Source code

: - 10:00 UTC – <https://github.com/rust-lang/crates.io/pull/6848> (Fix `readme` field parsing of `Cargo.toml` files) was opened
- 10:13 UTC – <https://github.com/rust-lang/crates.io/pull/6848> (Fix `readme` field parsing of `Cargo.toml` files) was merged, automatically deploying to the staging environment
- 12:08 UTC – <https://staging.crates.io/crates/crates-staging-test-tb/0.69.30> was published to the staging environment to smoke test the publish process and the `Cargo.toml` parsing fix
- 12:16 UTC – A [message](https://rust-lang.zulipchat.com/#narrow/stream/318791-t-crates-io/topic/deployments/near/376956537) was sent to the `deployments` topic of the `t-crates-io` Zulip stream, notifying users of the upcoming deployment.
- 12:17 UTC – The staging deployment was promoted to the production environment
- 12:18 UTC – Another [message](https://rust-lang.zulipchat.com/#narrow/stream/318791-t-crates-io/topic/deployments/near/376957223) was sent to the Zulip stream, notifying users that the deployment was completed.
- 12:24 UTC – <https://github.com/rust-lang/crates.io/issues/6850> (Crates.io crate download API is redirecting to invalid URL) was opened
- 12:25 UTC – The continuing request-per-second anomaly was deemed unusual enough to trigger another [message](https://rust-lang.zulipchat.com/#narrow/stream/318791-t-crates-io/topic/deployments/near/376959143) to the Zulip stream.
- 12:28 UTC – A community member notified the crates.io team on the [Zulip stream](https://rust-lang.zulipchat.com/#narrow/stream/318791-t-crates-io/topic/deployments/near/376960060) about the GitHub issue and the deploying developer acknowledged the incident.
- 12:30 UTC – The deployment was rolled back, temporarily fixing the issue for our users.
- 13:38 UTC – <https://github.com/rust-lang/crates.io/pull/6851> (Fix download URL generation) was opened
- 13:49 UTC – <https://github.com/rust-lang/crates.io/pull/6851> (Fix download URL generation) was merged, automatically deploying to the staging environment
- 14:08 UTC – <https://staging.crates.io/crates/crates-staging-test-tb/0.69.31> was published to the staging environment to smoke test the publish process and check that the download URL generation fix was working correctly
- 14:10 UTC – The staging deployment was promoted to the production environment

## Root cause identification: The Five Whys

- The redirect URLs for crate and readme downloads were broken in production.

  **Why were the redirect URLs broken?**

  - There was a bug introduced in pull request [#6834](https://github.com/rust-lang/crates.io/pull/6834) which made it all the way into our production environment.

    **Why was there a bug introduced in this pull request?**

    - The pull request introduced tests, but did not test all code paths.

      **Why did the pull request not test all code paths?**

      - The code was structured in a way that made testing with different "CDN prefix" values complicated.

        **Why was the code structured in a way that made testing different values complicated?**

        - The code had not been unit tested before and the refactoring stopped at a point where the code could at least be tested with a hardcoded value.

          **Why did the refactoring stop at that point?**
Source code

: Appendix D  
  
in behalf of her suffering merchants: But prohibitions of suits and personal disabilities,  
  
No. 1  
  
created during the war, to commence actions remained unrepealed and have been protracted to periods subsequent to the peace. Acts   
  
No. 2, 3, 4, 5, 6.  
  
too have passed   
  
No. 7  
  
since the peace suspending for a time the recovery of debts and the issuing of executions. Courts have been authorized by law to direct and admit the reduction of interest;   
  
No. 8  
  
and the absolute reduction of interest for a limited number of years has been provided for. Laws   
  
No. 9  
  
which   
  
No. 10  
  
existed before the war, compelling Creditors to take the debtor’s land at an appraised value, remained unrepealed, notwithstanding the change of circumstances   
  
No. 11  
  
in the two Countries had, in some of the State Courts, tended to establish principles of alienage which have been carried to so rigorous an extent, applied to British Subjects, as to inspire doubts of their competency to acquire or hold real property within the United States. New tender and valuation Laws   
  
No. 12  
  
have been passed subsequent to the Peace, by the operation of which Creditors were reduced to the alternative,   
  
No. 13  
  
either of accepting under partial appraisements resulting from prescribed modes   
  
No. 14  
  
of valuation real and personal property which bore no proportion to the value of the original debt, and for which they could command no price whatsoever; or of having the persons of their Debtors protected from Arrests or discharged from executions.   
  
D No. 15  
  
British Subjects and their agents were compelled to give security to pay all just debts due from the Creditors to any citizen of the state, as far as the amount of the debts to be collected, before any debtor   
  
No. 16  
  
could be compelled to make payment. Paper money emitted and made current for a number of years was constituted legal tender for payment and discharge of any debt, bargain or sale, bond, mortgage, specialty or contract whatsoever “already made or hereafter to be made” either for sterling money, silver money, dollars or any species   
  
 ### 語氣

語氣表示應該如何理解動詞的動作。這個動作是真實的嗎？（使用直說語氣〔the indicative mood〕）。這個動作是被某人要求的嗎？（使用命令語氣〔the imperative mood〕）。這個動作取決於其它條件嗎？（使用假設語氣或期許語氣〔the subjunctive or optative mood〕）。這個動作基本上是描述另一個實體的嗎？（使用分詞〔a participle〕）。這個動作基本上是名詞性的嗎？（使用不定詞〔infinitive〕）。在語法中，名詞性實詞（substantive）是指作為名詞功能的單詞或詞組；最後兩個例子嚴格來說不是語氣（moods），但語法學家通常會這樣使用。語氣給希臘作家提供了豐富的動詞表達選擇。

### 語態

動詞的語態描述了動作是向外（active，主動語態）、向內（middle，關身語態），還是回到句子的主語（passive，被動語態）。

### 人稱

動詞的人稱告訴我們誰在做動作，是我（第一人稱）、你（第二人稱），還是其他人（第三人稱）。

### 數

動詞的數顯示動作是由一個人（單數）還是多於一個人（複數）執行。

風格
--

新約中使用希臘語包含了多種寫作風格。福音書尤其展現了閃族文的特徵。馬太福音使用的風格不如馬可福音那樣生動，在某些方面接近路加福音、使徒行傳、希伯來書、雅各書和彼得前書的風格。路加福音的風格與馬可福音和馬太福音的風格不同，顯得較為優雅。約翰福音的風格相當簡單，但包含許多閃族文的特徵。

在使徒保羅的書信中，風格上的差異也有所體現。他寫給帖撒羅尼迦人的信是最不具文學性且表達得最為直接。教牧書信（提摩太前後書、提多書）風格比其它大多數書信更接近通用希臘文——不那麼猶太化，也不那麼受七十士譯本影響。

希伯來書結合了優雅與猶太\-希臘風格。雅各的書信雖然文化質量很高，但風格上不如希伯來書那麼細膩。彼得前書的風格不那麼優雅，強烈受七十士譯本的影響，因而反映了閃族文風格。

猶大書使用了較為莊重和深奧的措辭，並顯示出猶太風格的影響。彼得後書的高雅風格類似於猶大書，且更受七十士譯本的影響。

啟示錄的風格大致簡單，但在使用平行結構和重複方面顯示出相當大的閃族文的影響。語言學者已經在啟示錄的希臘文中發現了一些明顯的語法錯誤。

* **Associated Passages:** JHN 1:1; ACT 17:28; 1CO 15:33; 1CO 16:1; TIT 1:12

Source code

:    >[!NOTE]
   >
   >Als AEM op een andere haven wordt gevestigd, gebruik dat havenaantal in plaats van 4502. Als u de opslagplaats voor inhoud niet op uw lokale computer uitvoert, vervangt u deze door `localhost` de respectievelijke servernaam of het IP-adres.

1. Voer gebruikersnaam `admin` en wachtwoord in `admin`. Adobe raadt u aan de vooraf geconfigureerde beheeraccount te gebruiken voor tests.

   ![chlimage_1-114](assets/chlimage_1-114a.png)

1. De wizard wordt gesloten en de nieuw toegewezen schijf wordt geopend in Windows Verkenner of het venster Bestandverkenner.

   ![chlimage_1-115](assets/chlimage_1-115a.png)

■ REQUIREMENT: Show every line of the data that contains the string "reduction", treating uppercase and lowercase as different.

■ REPLY TO THE EXERCISE:
since the peace suspending for a time the recovery of debts and the issuing of executions. Courts have been authorized by law to direct and admit the reduction of interest;   
and the absolute reduction of interest for a limited number of years has been provided for. Laws   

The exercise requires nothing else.